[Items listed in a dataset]
───

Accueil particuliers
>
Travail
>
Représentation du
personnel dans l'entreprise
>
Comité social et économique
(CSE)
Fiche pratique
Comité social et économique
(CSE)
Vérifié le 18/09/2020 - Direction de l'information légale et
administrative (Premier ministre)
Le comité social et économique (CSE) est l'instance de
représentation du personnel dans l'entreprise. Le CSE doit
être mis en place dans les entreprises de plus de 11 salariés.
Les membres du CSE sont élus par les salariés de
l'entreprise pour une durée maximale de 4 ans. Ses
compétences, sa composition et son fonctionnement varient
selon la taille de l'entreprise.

───

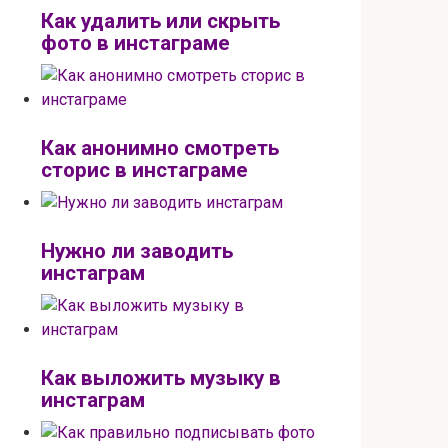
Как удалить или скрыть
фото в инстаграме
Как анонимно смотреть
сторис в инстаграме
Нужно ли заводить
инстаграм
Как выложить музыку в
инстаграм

───

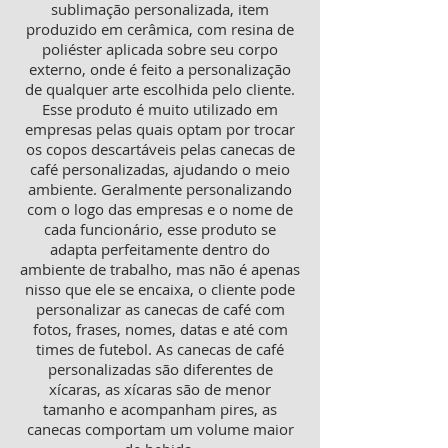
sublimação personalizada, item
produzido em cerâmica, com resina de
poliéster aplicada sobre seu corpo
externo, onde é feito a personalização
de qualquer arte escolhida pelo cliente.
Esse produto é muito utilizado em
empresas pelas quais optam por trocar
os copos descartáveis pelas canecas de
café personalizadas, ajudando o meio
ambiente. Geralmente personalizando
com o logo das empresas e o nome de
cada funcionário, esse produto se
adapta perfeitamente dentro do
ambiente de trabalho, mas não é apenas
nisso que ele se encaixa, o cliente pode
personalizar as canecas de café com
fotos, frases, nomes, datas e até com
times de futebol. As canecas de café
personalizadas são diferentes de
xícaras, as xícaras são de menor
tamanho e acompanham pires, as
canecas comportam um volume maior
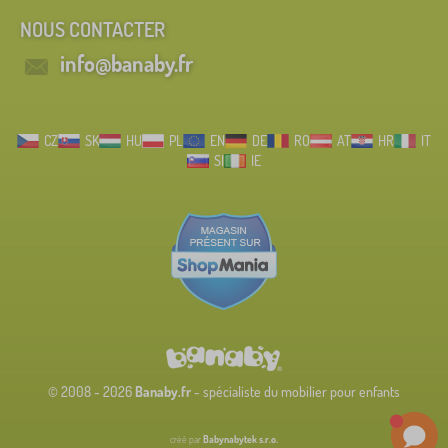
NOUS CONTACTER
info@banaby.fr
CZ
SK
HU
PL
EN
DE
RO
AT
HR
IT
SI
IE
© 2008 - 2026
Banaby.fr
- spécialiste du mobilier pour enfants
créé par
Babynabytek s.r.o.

───

ASSIGNMENT » Wherever the word "personnel" occurs in the data, copy that whole line.

RESULT »
personnel dans l'entreprise
représentation du personnel dans l'entreprise. Le CSE doit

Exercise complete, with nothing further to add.